Peak activations at region borders. (a) Subject overlap map of top 5% activated voxels for each contrast. Core MD borders are colored in black and the remaining MMP1.0 areas borders are in light gray. RSNs are colored as follows: DMN is red, DAN is green, and CON is blue. Data available at: http://balsa.wustl.edu/gmNwX. (b) First column represents a close up of cortical areas of interest (top: lateral prefrontal, middle: lateral parietal, bottom: medial frontal). Remaining columns display example activation profiles near areal borders, highlighting the hemisphere –right or left- with the strongest pattern. N-back activations are in red, stop in blue, and switch in green. Shaded areas represent SEMs. The location of the border is marked by a vertical gray line at the zero point of the x axis.

Fig. 8

Conjunctions and task preferences in subcortex and cerebellum. (a) Subcortical axial slices and a cerebellar flat map showing surviving voxels in caudate, thalamus, and cerebellum for the conjunction of significantly activated voxels for each of the 3 executive contrasts (P < 0.05 FDR corrected for each structure separately). (b) Voxels belonging to each network (yellow = MD, green = DAN, blue = CON, red = DMN).

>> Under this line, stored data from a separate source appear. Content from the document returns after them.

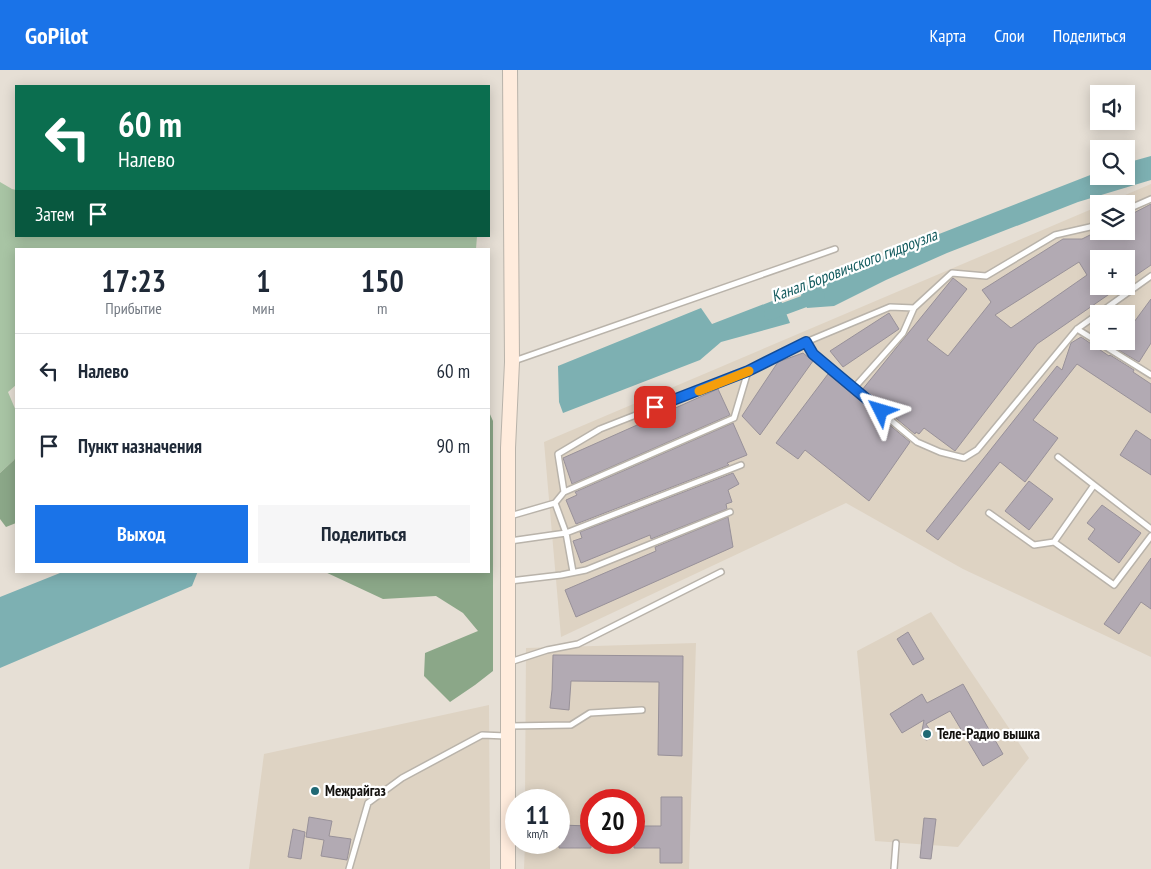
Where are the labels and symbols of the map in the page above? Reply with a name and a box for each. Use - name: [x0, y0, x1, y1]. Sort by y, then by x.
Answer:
- water label: Канал Боровичского гидроузла: [768, 224, 941, 306]
- position arrow: [854, 384, 906, 436]
- pin: [634, 386, 676, 428]
- place label: Теле-Радио вышка: [937, 724, 1040, 743]
- marker: Теле-Радио вышка: [921, 728, 933, 740]
- place label: Межрайгаз: [325, 781, 386, 800]
- marker: Межрайгаз: [309, 785, 321, 797]
- speed limit sign: 20: [580, 789, 645, 854]

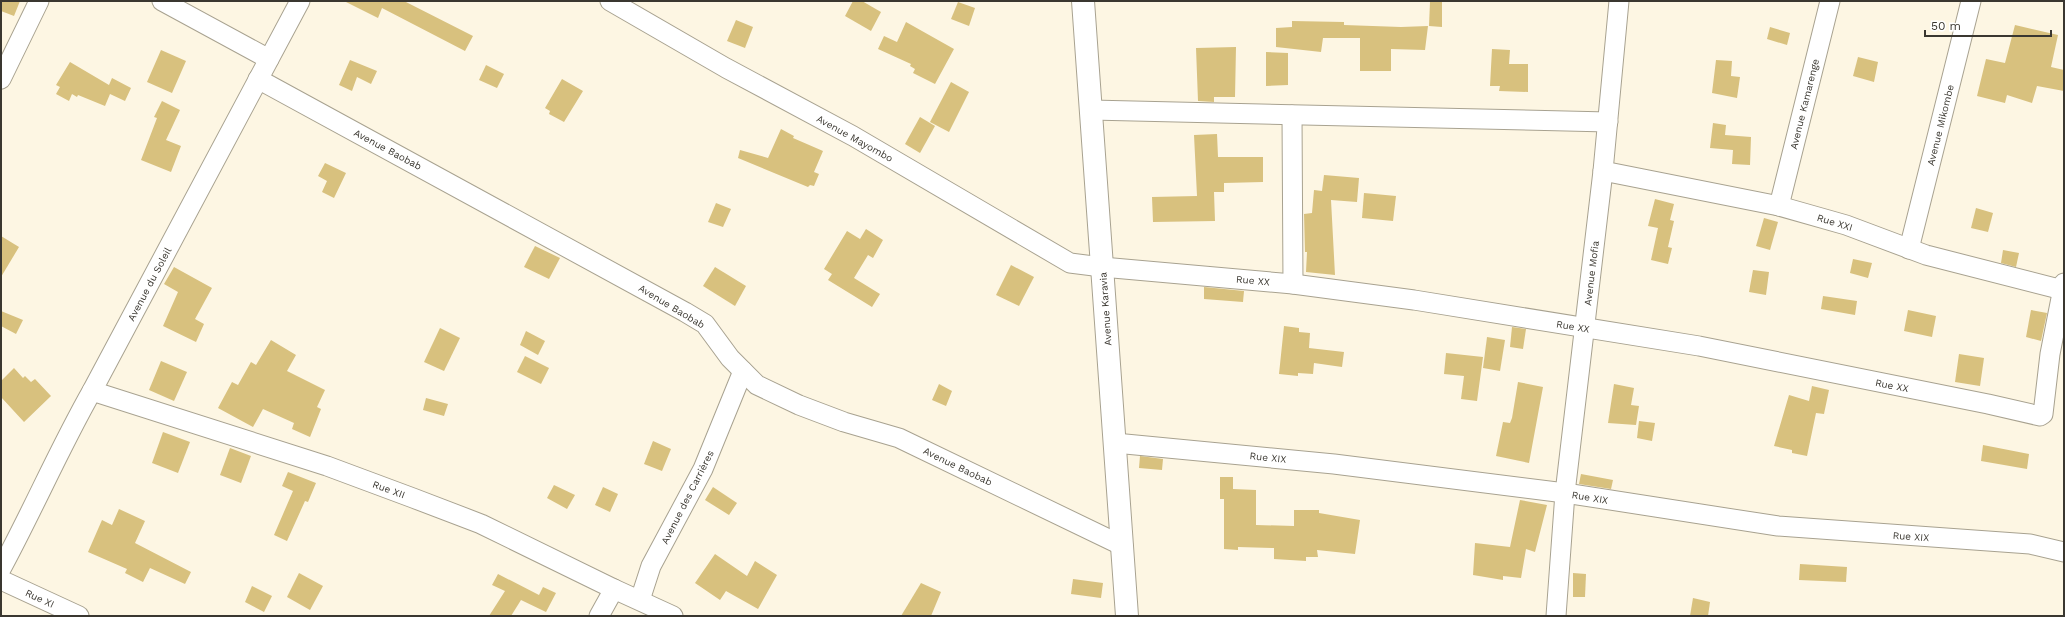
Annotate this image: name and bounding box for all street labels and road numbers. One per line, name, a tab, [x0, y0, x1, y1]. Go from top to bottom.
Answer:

MD caudate, thalamic, and cerebellar voxels are from Assem et al. (2020). The other 3 RSN definitions are from Ji et al. (2019) [see Materials and Methods for more details]. Data available at: http://balsa.wustl.edu/Bgp6w. (c)–(e) Bar plots of activations across subjects for each hemisphere, network, and structure. Darker colored bars are for left hemisphere and lighter colored ones for the right hemisphere. Error bars are SEMs.